Corpsey

call me big papa
My friend just sent me this

https://www.youtube.com/watch?v=chSZCtLrgz8

Got me thinking about a quality of modern pop music that I don't think there was so much of in the past -

I'll now struggle to describe it but it would include qualities like

"darkness"
atmospherics
filtered chords, hinting at barely suppressed emotions
minimalist drums
big build ups, explosions of hi-hats
"EPIC"-ness (but married to sultriness)

I suppose this is to do with dance music merging with pop music to some extent.

Is this a zeitgeist thing? Do people need heightened, portentuous music?

A tune like "Happy" by Pharrell stuck out a mile, with its faux-innocence.
 

luka

Well-known member
Staff member
This is why Barty says travis Scott is the new meatloaf. It's also part of the strange time-lock between now and the 1980s. My mate reckons it's the result of a 30 year Saturn cycle Senescent power spasm
 

Corpsey

call me big papa
Yeah, good example - prog rap.

Stadium rap.

It's all tied in (in my head) with 4k cameras, super slo-mo, the perfection of CGI. (Dangerously close to dematerialisation here but it's more performative than textural.)
 

Corpsey

call me big papa
Perhaps it's also about fighting for attention - in the era where everybody can access all media all the time your song has to be EPIC to stick out
 

sadmanbarty

Well-known member
one aspect of dematerialisation is the narrativisation of your life.

facebook or instagram or something does 'stories'. if you're broadcasting your life then there's the expectation it has to be broadcast-worthy, which would tempt you to make it like a fiction.

reality tv turns ostensible everyday lives into soap opera. contest shows like the x factor build in these character arcs into the contestants.

certain strands of therapy do this.
 

sadmanbarty

Well-known member
our computer/smartphone interfaces aren't situated in space; they're free floating. they're also not physically communal, you're may be speaking with people but not with them.

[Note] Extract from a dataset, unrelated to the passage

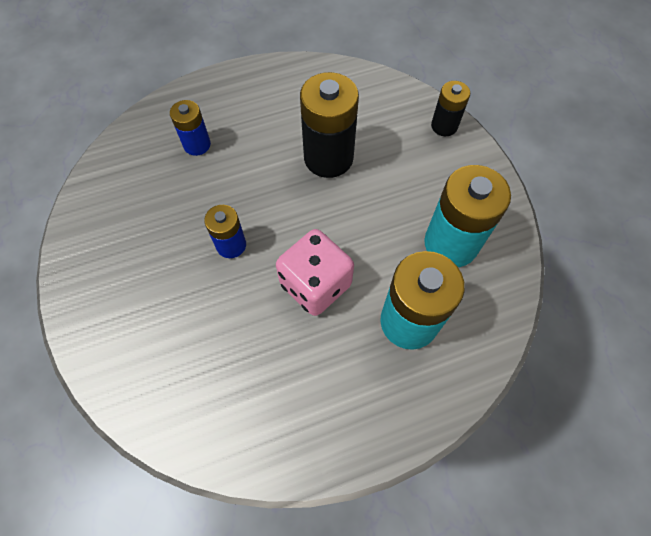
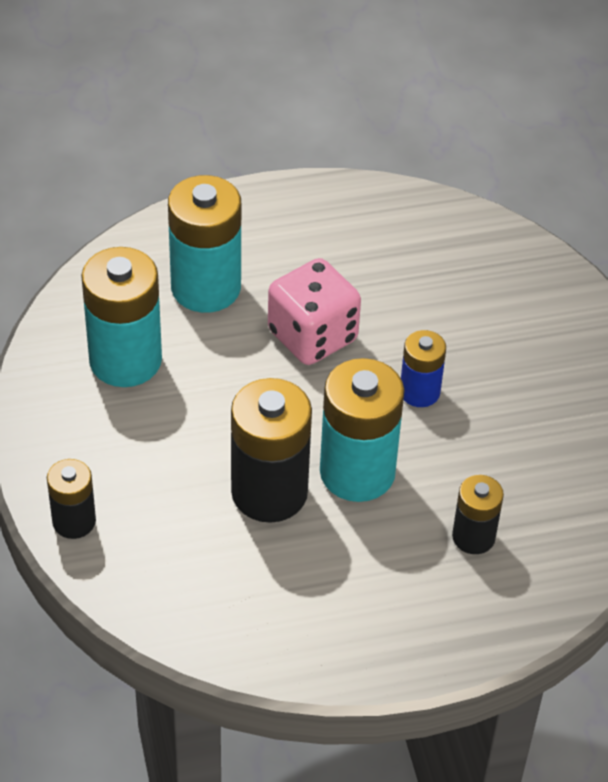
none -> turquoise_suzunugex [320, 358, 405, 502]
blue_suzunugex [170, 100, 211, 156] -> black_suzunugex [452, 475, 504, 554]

reverb on the other hand is all about something situated within a space; sound reverberating off of boundaries. its also something you might associate with communal environments like churches and stadiums.
 

sadmanbarty

Well-known member
thinking of that ariana song, this might connect with that 80's pop poignance thread. it's trying to replicate the emotional potency of that era in music. given there's an emotional vacuity to this newer stuff, this bigness is a desperate- near hysterical- attempt to impose emotion into the music. it signifies emotions rather than actually evoking them.
 

sadmanbarty

Well-known member
'the drop' in dubstep (of the skrillex variety) is another central thing in all this. the fetishisation of the climax. of impact. a cultural ritual centred around the audience's widespread understanding of the songs's structure. an explicit call to arms based around tension and release.
 

pattycakes_

Well-known member
The overuse of superlatives to describe the relatively mundane. American style. The use of the word epic for example. This sandwich is epic.

Epicness is a cheap way to make us actually feel shit.